X _t>=X _T+1>=X _T+2>=...>=X _kAnd X _K+1≤X _K+2

R_{t} = \frac{X_{t} - X_{k}}{k - t}

3. the detection method in the automatic caption generating system as claimed in claim 2 between speech region is characterized in that: step (c) if in R _t>=R _m, and also do not find an independent voice starting point before the t frame, promptly found the last transition D of not corresponding any voice starting point _t, this last transition D then _tBe between one section independent speech region, the t frame is designated as the voice starting point, the k frame is designated as the voice terminal point.

4. the detection method in the automatic caption generating system as claimed in claim 2 between speech region is characterized in that: in the process of seeking voice starting point and terminal point, if a last transition D who does not belong to phonological component ₁Be positioned at two first transition A that belong to phonological component ₁, A ₂Between, perhaps first transition A who does not belong to phonological component ₃Be positioned at two last transition D that belong to phonological component ₂, D ₃Between, then with last transition D ₁With first transition A ₃All be regarded as belonging between speech region.

5. the detection method between speech region in according to claim 1 or claim 2 the automatic caption generating system is characterized in that: when seeking a pair of voice starting point and terminal point, confirm threshold value R _mStep following:

(iii) confirm threshold value R _m=EZE-feature _Slope* 2.
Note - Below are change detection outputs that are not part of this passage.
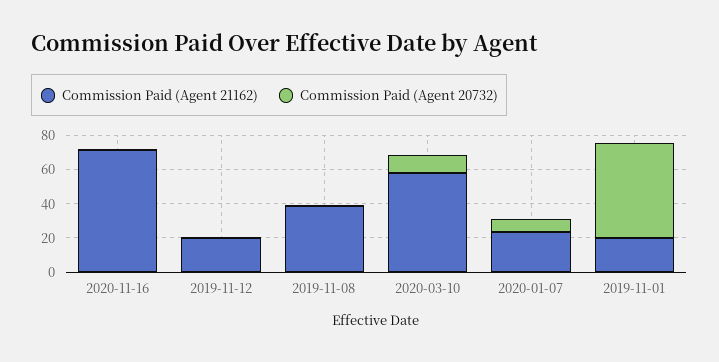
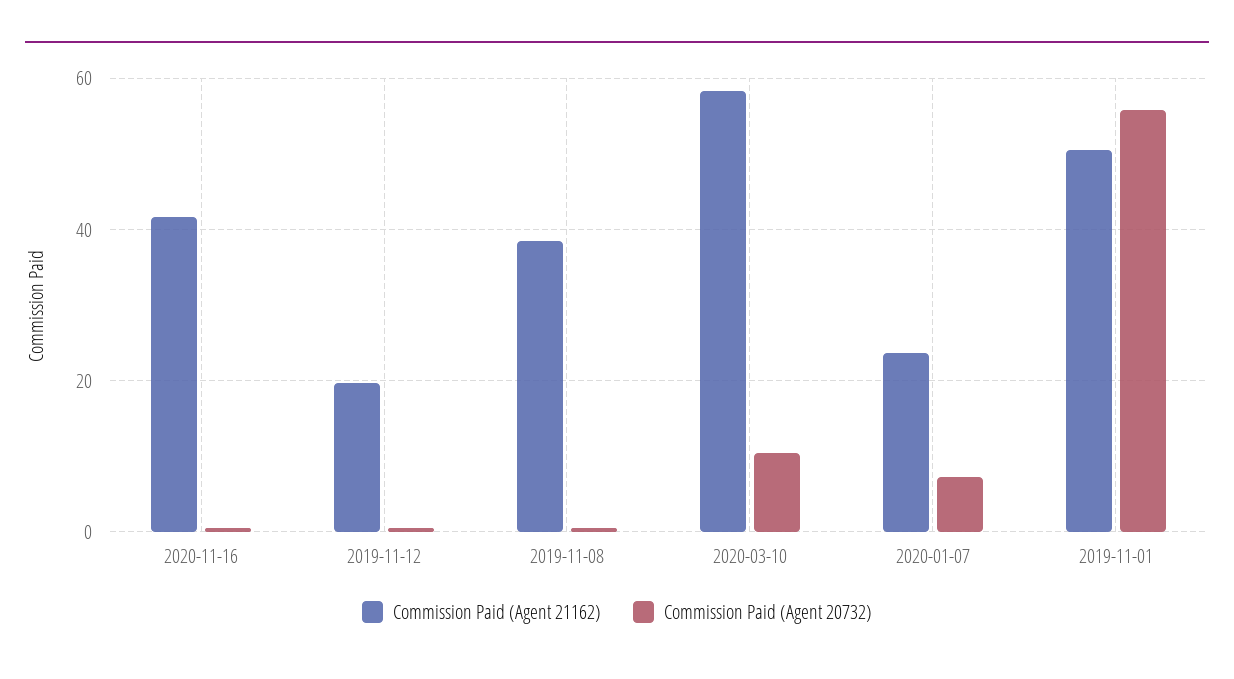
  {
    "Commission Paid (Agent 21162)": {
-     "2020-11-16": 70,
+     "2020-11-16": 42,
      "2019-11-12": 20,
      "2019-11-08": 38,
      "2020-03-10": 58,
      "2020-01-07": 24,
-     "2019-11-01": 20
+     "2019-11-01": 50
    },
    "Commission Paid (Agent 20732)": {
      "2020-11-16": 0,
      "2019-11-12": 0,
      "2019-11-08": 0,
      "2020-03-10": 10,
      "2020-01-07": 8,
      "2019-11-01": 56
    }
  }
6. the detection method in the automatic caption generating system as claimed in claim 2 between speech region is characterized in that: after having detected all voice starting point and voice terminal point, travel through this sound end sequence, seek a voice terminal point F successively _e, and next voice starting point F _bIf, F _eAnd F _bAt a distance of surpassing official hour at interval, then confirm F _eAnd F _bBetween be the interval of statement, with F _eAnd F _bBe labeled as the statement end points, repeat this process and confirm all statement end points.The time interval of above-mentioned judgement statement end points defined is 100ms.

7. the detection method in the automatic caption generating system as claimed in claim 1 between speech region is characterized in that: in step (1), the audio sample sequence is divided into the frame of 10ms length.